* _INSTRUCTIONS FOR THE TASK_:
Using the data beneath, show every line that includes the word "lịch".

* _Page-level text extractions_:
+++

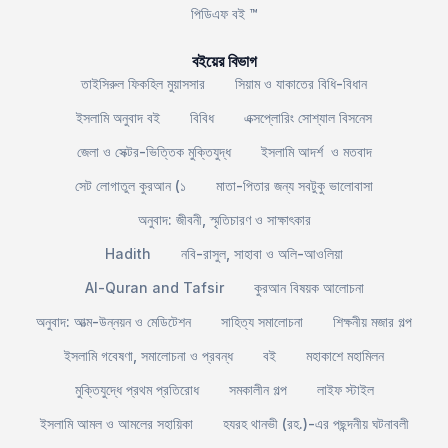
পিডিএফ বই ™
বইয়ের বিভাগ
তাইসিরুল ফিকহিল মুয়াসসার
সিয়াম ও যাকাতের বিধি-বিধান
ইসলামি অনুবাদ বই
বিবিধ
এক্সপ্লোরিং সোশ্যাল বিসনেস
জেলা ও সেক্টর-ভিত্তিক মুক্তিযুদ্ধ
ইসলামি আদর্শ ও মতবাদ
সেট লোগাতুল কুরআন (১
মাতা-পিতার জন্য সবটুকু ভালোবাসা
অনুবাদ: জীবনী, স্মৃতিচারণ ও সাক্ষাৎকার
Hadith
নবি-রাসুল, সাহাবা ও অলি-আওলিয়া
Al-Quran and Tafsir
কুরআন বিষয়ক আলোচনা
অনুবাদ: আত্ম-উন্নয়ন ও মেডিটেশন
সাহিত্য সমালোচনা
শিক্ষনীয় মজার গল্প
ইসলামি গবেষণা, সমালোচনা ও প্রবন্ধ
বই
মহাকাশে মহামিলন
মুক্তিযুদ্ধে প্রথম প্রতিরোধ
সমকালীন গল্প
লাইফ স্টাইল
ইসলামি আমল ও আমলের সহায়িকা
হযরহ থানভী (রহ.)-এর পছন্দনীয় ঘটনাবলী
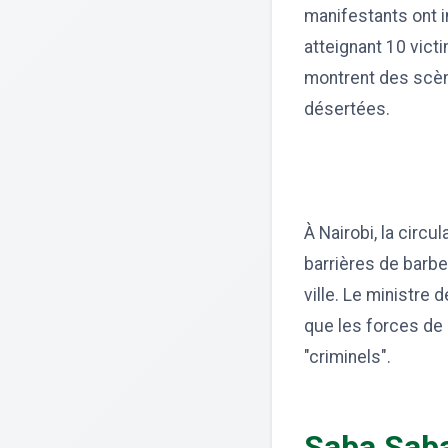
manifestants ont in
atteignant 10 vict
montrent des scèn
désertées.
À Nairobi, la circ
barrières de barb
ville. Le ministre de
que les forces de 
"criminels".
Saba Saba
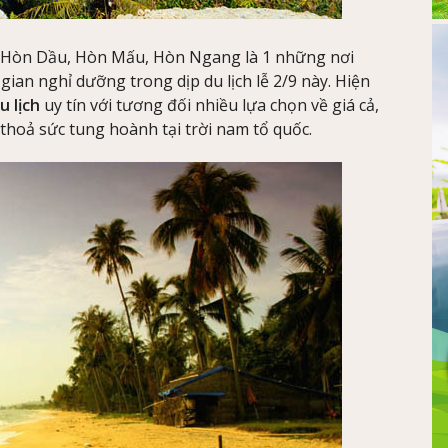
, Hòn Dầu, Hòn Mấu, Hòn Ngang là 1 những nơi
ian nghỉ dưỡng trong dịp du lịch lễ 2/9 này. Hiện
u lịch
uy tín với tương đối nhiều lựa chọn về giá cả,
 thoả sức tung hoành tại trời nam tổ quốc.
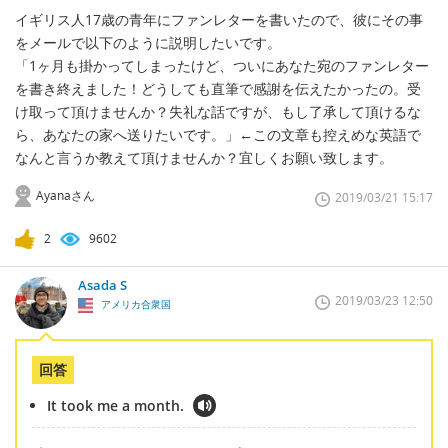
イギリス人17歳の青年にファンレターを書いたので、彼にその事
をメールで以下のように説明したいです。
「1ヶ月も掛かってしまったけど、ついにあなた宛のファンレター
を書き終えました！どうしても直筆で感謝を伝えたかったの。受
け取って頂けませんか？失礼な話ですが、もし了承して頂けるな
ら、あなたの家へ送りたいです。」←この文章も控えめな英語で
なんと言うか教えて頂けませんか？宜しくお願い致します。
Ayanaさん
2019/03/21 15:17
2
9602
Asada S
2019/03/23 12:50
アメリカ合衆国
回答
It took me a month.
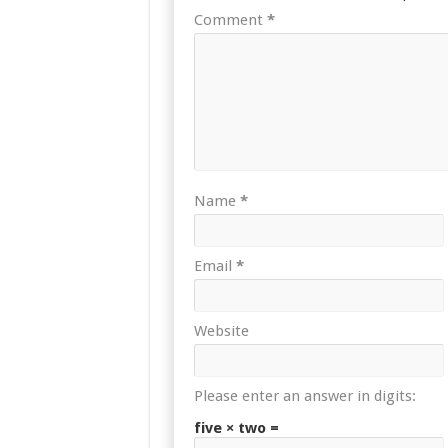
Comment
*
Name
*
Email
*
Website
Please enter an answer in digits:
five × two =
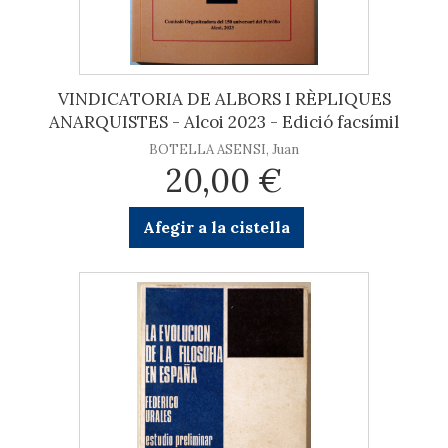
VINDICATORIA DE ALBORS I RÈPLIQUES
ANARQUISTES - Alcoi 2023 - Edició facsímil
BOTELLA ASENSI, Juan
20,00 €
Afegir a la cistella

+++

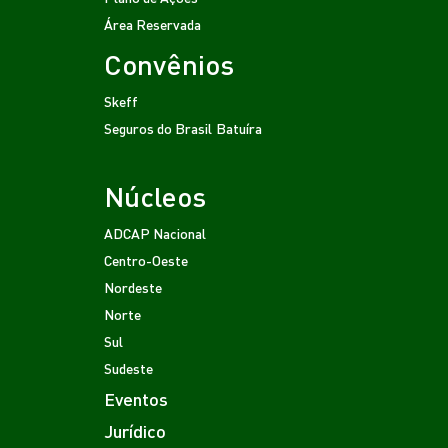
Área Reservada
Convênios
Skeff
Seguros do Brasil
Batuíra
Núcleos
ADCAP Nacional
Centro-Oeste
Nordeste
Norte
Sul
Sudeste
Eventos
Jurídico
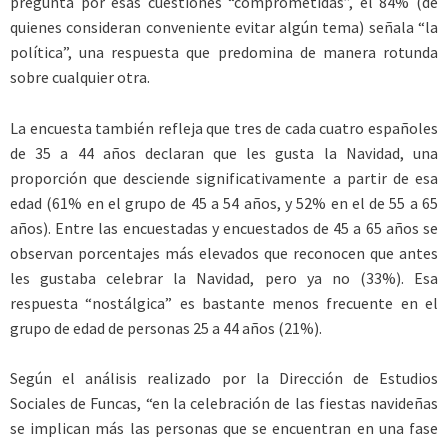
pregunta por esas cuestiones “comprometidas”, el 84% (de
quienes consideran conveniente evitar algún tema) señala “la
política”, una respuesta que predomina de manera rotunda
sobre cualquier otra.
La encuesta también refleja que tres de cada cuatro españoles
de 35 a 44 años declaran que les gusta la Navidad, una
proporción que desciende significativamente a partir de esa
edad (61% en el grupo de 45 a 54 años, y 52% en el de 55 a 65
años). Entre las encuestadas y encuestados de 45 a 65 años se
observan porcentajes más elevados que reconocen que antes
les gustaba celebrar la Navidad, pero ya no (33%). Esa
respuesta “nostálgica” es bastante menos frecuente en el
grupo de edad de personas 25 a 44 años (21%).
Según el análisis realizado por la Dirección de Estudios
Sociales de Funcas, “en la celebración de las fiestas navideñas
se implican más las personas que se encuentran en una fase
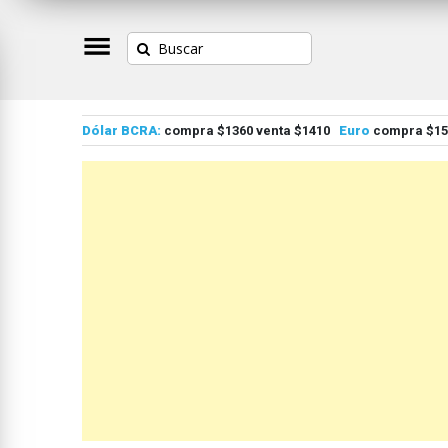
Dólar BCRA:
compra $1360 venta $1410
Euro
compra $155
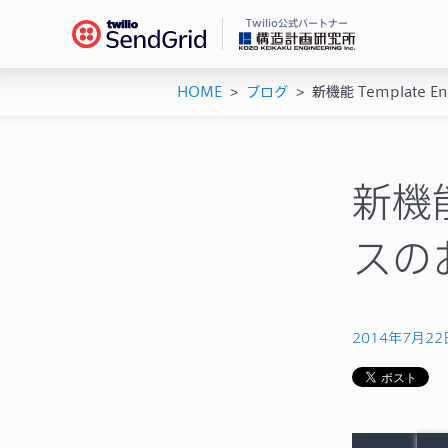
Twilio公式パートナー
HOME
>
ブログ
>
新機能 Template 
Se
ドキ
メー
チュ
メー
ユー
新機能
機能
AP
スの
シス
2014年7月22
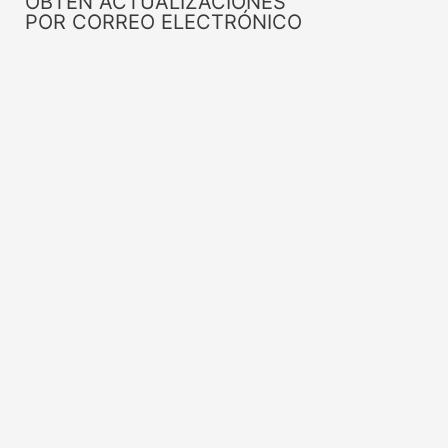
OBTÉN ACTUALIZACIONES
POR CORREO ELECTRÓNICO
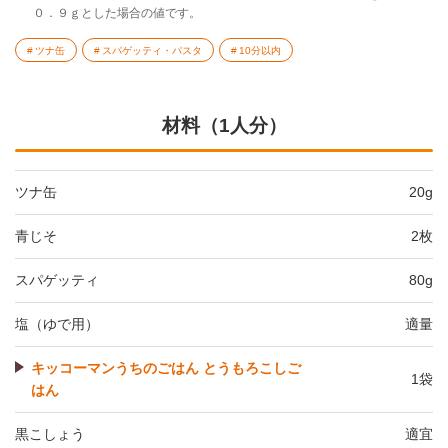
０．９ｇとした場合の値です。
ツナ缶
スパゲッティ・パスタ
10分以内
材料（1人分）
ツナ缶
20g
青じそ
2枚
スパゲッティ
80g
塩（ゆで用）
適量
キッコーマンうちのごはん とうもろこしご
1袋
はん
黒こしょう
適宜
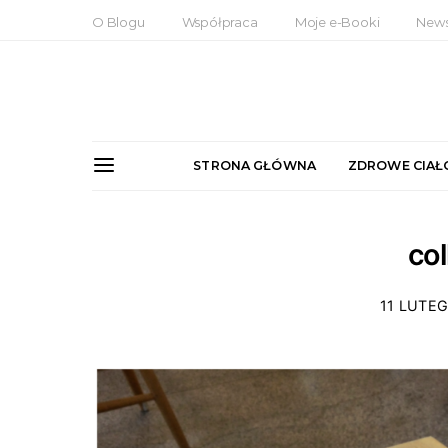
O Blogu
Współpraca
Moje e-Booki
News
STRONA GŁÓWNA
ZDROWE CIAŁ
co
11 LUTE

+++

* _ANSWER SPACE_:
ian nghỉ dưỡng trong dịp du lịch lễ 2/9 này. Hiện
u lịch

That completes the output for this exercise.